The big problem is that in spite of all the billions of dollars that we have spent, these things which should be known and and would have been known if there hadn’t been this crazy fixation on carbon dioxide and greenhouse gases. And so we’ve neglected working on these areas that are really important as opposed to the trivial effects of greenhouse gases. Attenuation in a cloud is both scattering and absorption. Of course you have to solve these equations for every different frequency of the light because especially for molecules, there’s a strong frequency dependence.

In summary,  let me show you this photo which was taken by Harrison Schmitt who was a friend of mine on one of the first moonshots. It was taken in December and looking at this you can see that they were south of Madagascar when the photograph was taken. You can see it was Winter because here the Intertropical Convergence Zone is quite a bit south of the Equator; it’s moved Way South of India and Saudi Arabia. By good luck they had the sun behind them so they had the whole earth Irradiated.
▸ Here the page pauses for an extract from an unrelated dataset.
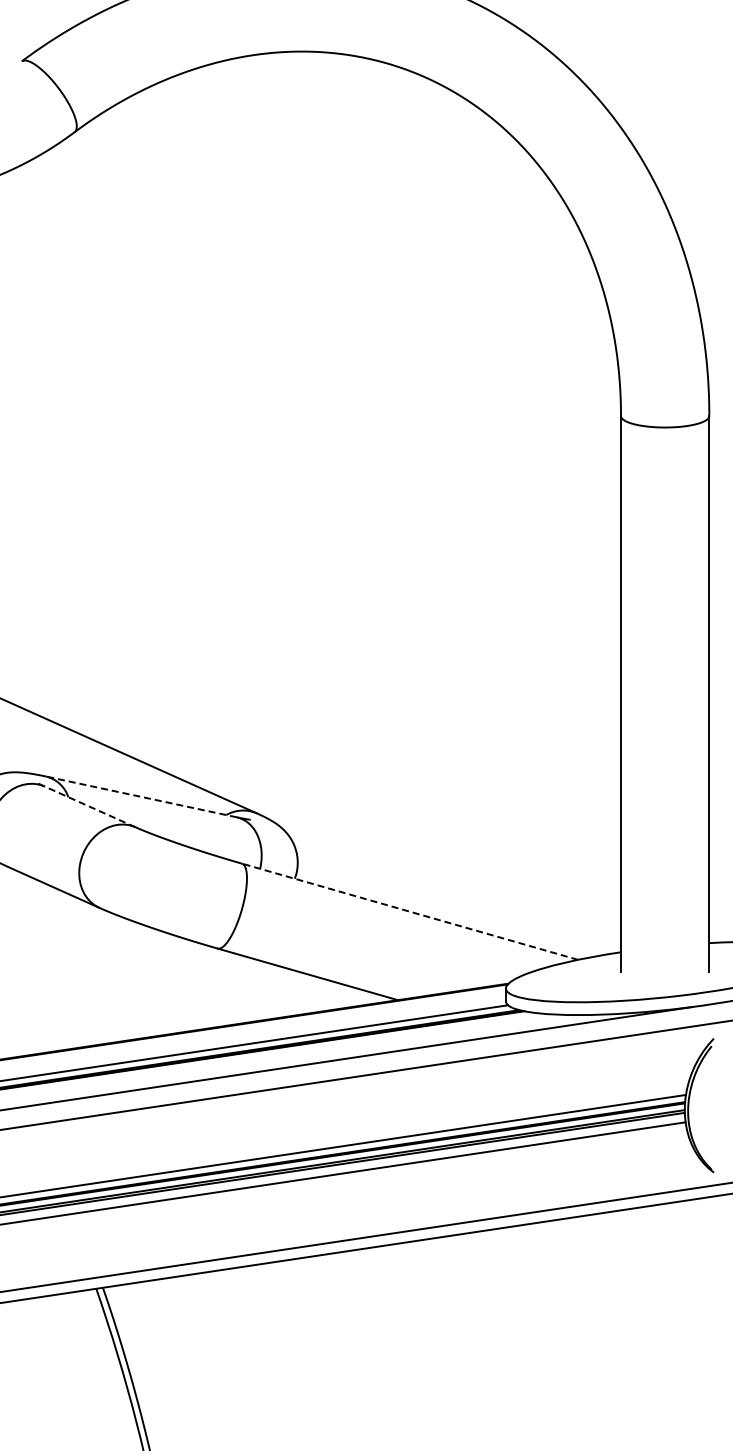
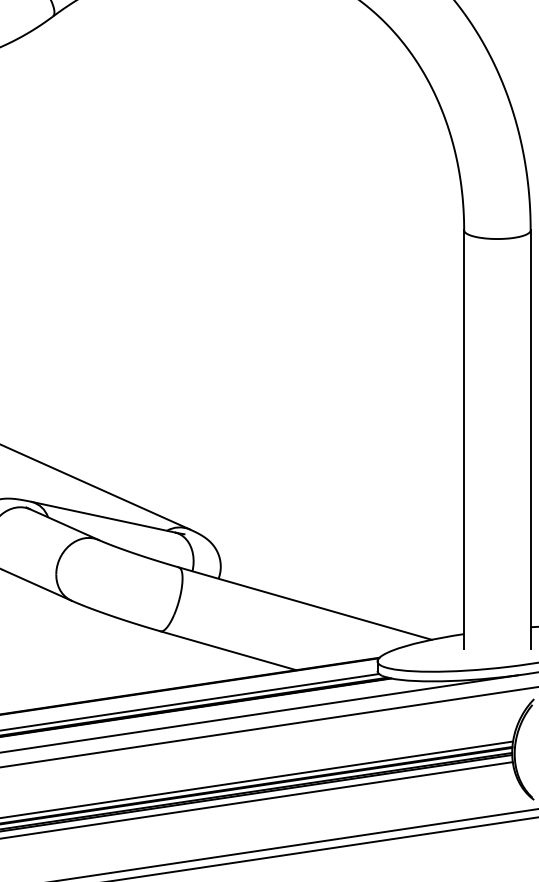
line: (141, 796) -> (103, 516), dashed -> solid
line: (90, 806) -> (64, 524), dashed -> solid
line: (410, 911) -> (305, 603), dashed -> solid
There’s a lot of information there and and again let me draw your attention to how much of the Earth is covered with clouds. So only very small parts of the Earth can actually be directly affected by greenhouse gases, of the order of half. The takeaway message is that clouds and water vapor are much more important than greenhouse gases for earth’s climate. The second point is the reason they’re much more important: doubling CO2 as I indicated in the middle of the talk only causes a 1% difference of radiation to space. It is a very tiny effect because of saturation. You know people like to say that’s not so, but you can’t really argue that one, even the IPCC gets the same numbers that we do.

And you also know that covering half of the sky with clouds will decrease solar heating by 50%. So for clouds it’s one to one, for greenhouse gases it’s a 100 to one. If you really want to affect the climate, you want to do something to the clouds. You will have a very hard time making any difference with Net Zero with CO2 if you are alarmed about the warmings that have happened.

So one would hope that with all the money that we’ve spent trying to turn CO2 into a demon that some good science has come out of it. Fom my point of view this is a small part of it, this scattering theory that I think will be here a long time after the craze over greenhouse gases has gone away. I hope there will be other things too. You can point to the better instrumentation that we’ve got, satellite instrumentation as well as ground instrumentation. So that’s been a good investment of money. But the money we’ve spent on supercomputers and modeling has been completely wasted in my view.